Depois de alguns minutos em silêncio (o sátiro do Benfica cochilava ou fingia serenidade), dei um grito medonho: O APRENDIZ. O bichinho tremeu todo (ainda mato o coitado de susto) e eu me deixei gargalhar, sadicamente. Acanhado (a gente se envergonha de ser frágil, minúsculo, miserável e humano), Cleto se recompôs e eu voltei a brilhar na sala: 

O aprendiz de poeta, de Cláudio B. Carlos, é livrinho de criança, principalmente as de vinte a quarenta anos de idade. As ilustrações de Fredy Varela lembram tempos antigos, de crianças a chupar picolé e adultos de olho em pipas no ar. A dicção de Cláudio não é infantil ou infantiloide. O personagem principal é Fernando e não Chico Pançudo ou Toquinho de Amarrar Onça: ... ‘vez em quando, após uma fungada, passava as costas da mão no nariz’. Nos diálogos, o leitor brasileiro (exceto o sulista) poderá encontrar alguma dificuldade, ante o tratamento usado pelo menino Nando e o versista Abel. Como na pergunta: ‘Abel, tu não anotas os poemas que tu crias?’ As crianças brasileiras, na sua maioria, fariam a pergunta assim: ‘Abel, você não anota os versos em papel?’ A presença da poesia de Manuel Bandeira e Fernando Pessoa na trama de O aprendiz de poeta poderá dar noção de pedantismo do gaúcho. Com a escola de hoje e essa mania dos educadores de se servirem apenas do jargão ditado pela televisão e pelo sociologismo moralista (aquele dos professores e doutores analfabetos, repletos de preconceitos tão nocivos quanto os que querem combater, e segundo os quais Monteiro Lobato é um mal), o opúsculo de Claúdio poderá terminar encalhado, se não for tachado de ‘fora da realidade’”. 

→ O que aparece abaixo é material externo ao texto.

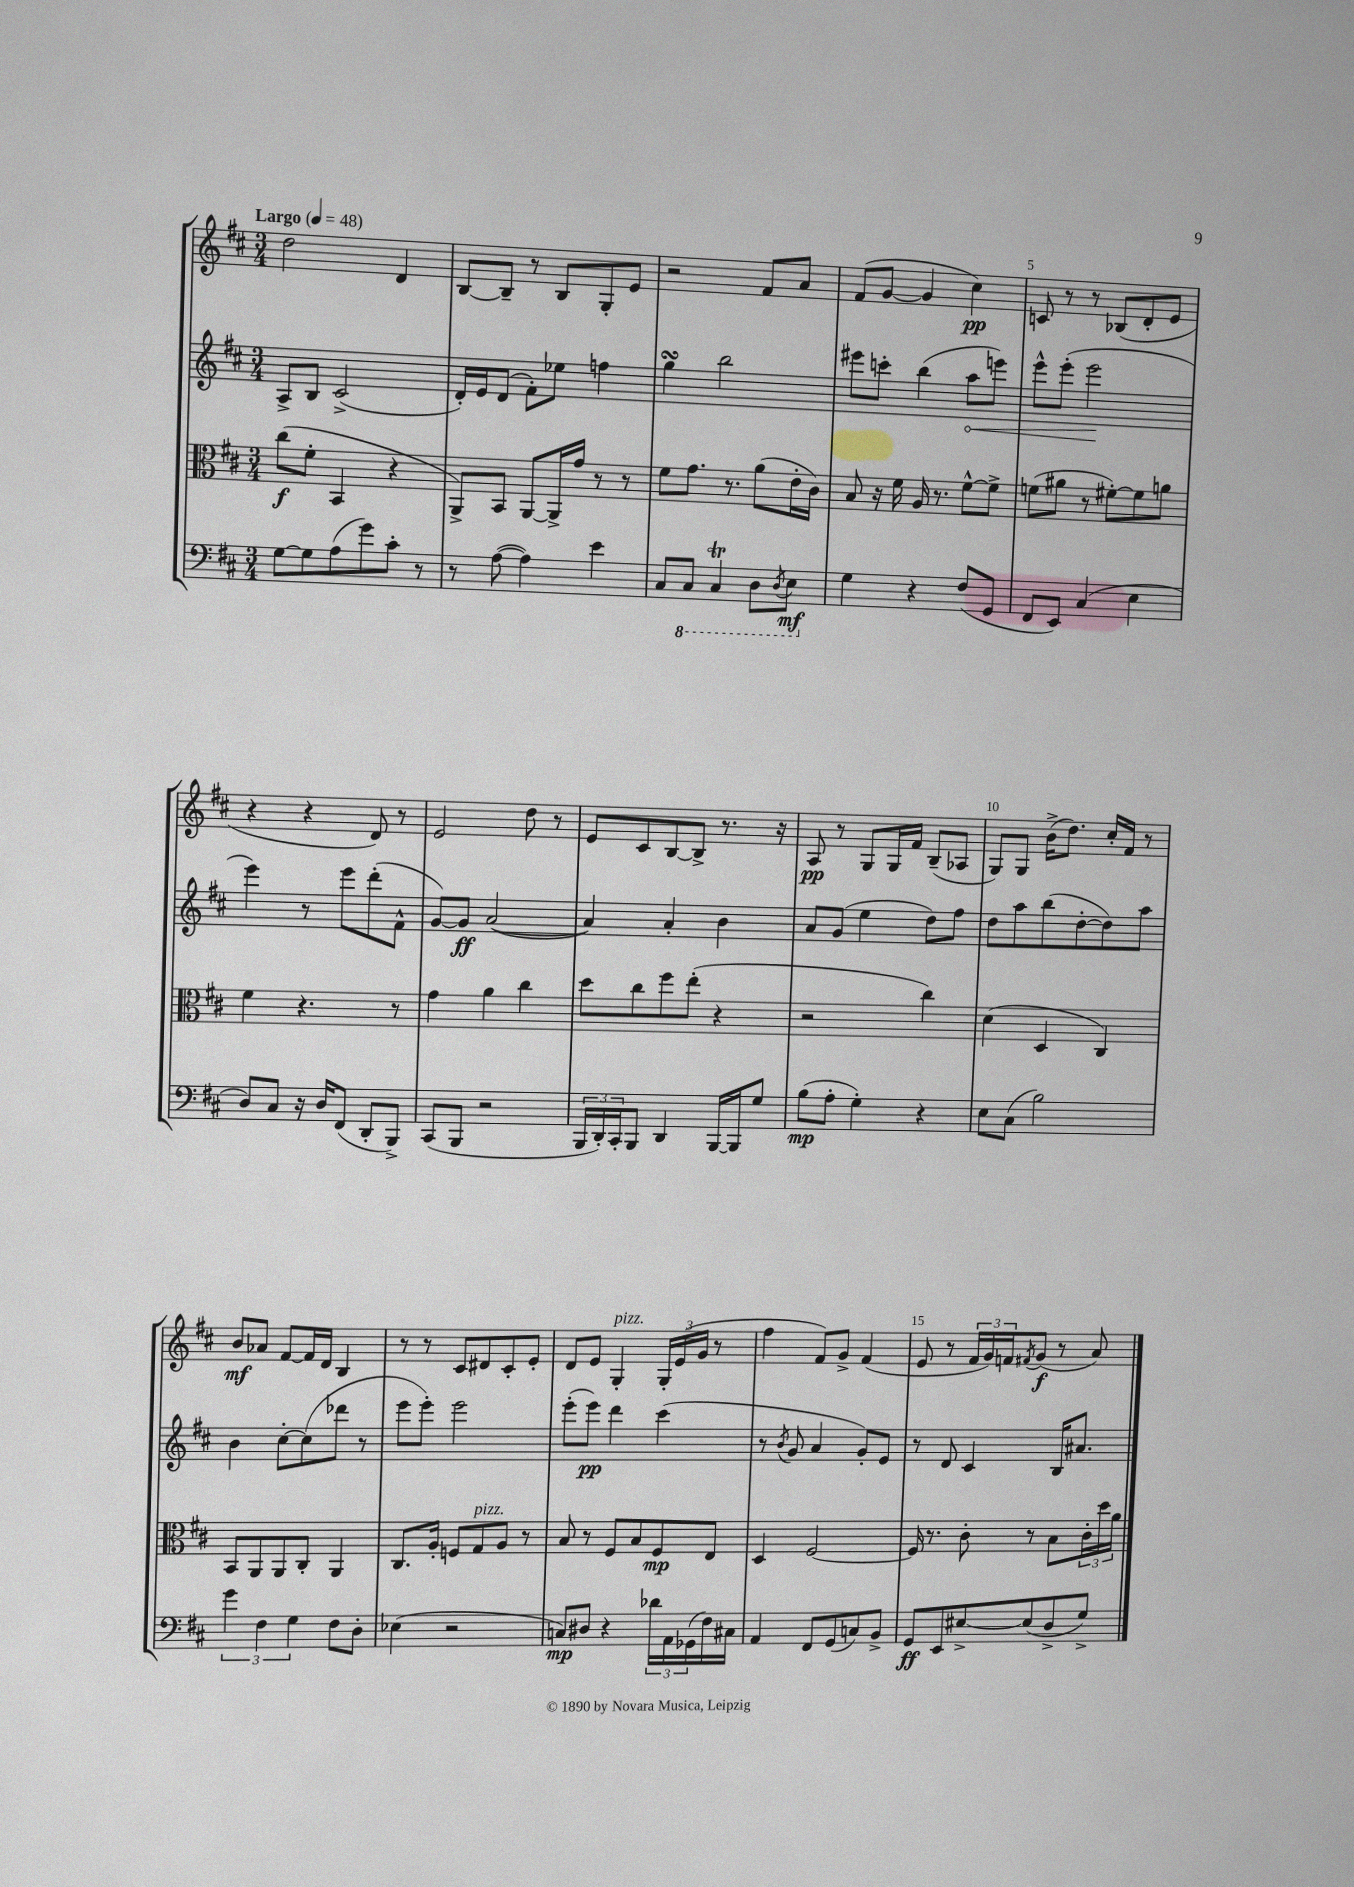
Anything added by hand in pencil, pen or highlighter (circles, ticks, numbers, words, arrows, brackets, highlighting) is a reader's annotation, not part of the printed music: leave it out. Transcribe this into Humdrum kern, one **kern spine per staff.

**kern	**kern	**kern	**kern
*staff4	*staff3	*staff2	*staff1
*clefF4	*clefC3	*clefG2	*clefG2
*k[f#c#]	*k[f#c#]	*k[f#c#]	*k[f#c#]
*M3/4	*M3/4	*M3/4	*M3/4
*MM48	*MM48	*MM48	*MM48
[8G\L	(8cc#\L	8A^/L	2dd\
8G\]	8f#'\J	8B/J	.
(8A\	4BB/	(2c#^/	.
8g\)	.	.	.
8c#'\J	4r	.	4d/
8r	.	.	.
=	=	=	=
8r	8AA^/L)	16d'/LL)	[8B/L
.	.	16e/J	.
([8A\	8BB/J	(8d/J	8B~/]J
4A\])	[8AA/L	8f#'\L)	8r
.	16AA^/]L	8ee-\J	8B/L
.	16g/JJ	.	.
4e\	8r	4ff\	8G'/
.	8r	.	8e/J
=	=	=	=
8C#/L	8f#\L	4gg\	2r
8CC#/J	8.g\J	.	.
4CC#/	.	2bb\	.
.	8.r	.	.
8DD\L	(8a\L	.	8f#/L
8qDD/	.	.	.
8EE\J	16e'\L	.	8a/J
.	16c#\JJ)	.	.
=	=	=	=
4G\	8B/	8eee#\L	(8f#/L
.	16r	8ccc'\J	[8g/J
.	16f#\	.	.
4r	16A/	(4bb\	4g/]
.	8.r	.	.
(8F#/L	[8f#^^\L	8aa\L	4cc#\)
8GG/J	8f#^\]J	8eee\J)	.
=	=	=	=
8FF#/L	(8f\L	8eee^^\L	8c/
8EE/J)	8a#\J	(8eee'\J	8r
(4C#/	8r	2eee\	8r
.	[8f#'\L)	.	(8B-/L
4E\	8f#\]	.	8d'/
.	8a\J	.	8e/J
=	=	=	=
8D/L)	4f#\	4eee\)	4r
8C#/J	.	.	.
16r	4.r	8r	4r
16D/LK	.	.	.
(8FF#/J	.	8eee\L	.
8DD'/L	.	(8ddd'\	8d/)
8BBB^/J)	8r	8f#^^\J	8r
=	=	=	=
(8CC#/L	4g\	[8g/L)	2e/
8BBB/J	.	8g/]J	.
2r	4a\	([2a/	.
.	4cc#\	.	8dd\
.	.	.	8r
=	=	=	=
24BBB/LL	8dd\L	4a/])	8e/L
24DD'/)	.	.	.
24CC#'/J	.	.	.
8BBB/J	8cc#\	.	8c#/
4DD/	8ff#\	4a'/	[8B/
.	(8ee'\J	.	8B^/]J
[16BBB/LL	4r	4b\	8.r
16BBB/]J	.	.	.
8G/J	.	.	.
.	.	.	16r
=	=	=	=
(8B\L	2r	8a/L	8A/
8A'\J	.	(8g/J	8r
4G'\)	.	4ee\	8G/L
.	.	.	16G/L
.	.	.	16f#/JJ
4r	4cc#\)	8dd\L)	(8B~/L
.	.	8ff#\J	8A-/J
=	=	=	=
8E\L	(4d\	8dd\L	8G/L)
(8C#\J	.	8aa\	8G/J
2B\)	4D/	(8bb\	(16b^\LK
.	.	.	8.dd\J)
.	.	[8dd'\	.
.	4C#/)	8dd\])	16cc#'/LL
.	.	.	16f#/JJ
.	.	8aa\J	8r
=	=	=	=
6g\	8BB/L	4b\	8b/L
.	8AA/	.	8a-/J
6F#\	.	.	.
.	8AA/	[8cc#'\L	[8f#/L
6G\	.	.	.
.	8C#'/J	(8cc#\]	16f#/]L
.	.	.	16d/JJ
8F#\L	4AA/	8ddd-\J	4B/
8D'\J	.	8r	.
=	=	=	=
(4E-\	8.C#/L	8eee\L	8r
.	.	8eee'\J)	8r
.	16A'/Jk	.	.
2r	8F/L	2eee\	8c#/L
.	8G/	.	8d#/
.	8A/J	.	8c#'/
.	8r	.	8e'/J
=	=	=	=
8C/L)	8B/	(8eee'\L	8d/L
8D#/J	8r	8eee\J)	8e/J
4r	8F#/L	4ddd\	4G'/
.	8B/	.	.
24d-\LL	8F#/	(4ccc#\	24G'/LL
24AA\	.	.	(24e/
(24GG-\	.	.	24g/JJ
16F#\)	8E/J	.	8r
16C#\JJ	.	.	.
=	=	=	=
4AA/	4D/	8r	4ff#\
.	.	8qb/	.
.	.	8g/	.
8FF#/L	[2F#/	4a/	8f#/L)
(8GG/	.	.	8g^/J
8C/)	.	8g'/L)	(4f#/
8BB^/J	.	8e/J	.
=	=	=	=
8GG/L	16F#/]	8r	8e/
.	8.r	.	.
8EE/	.	8d/	8r
[8E#^/	8c#'\	4c#/	24f#/LL
.	.	.	24g/)
.	.	.	24f/J
.	.	.	8qf#/
(8E#/]	8r	.	(8g/J
8D^/	8B\L	16B/LK	8r
.	.	8.a#/J	.
8G^/J)	24c#'\L	.	8a/)
.	24dd\	.	.
.	24a\JJ	.	.
==	==	==	==
*-	*-	*-	*-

Chegava a tarde ao fim. Eu me sentia exaurido e quase faminto. Convidei meu amigo a se retirar e lhe ofereci nove tomos recém-chegados.  

Ao vê-lo capengar no rumo do portão, pensei cá comigo: Ainda o verei morto, de tanto ler.
                                                      
Fortaleza, 24/26 de janeiro de 2014.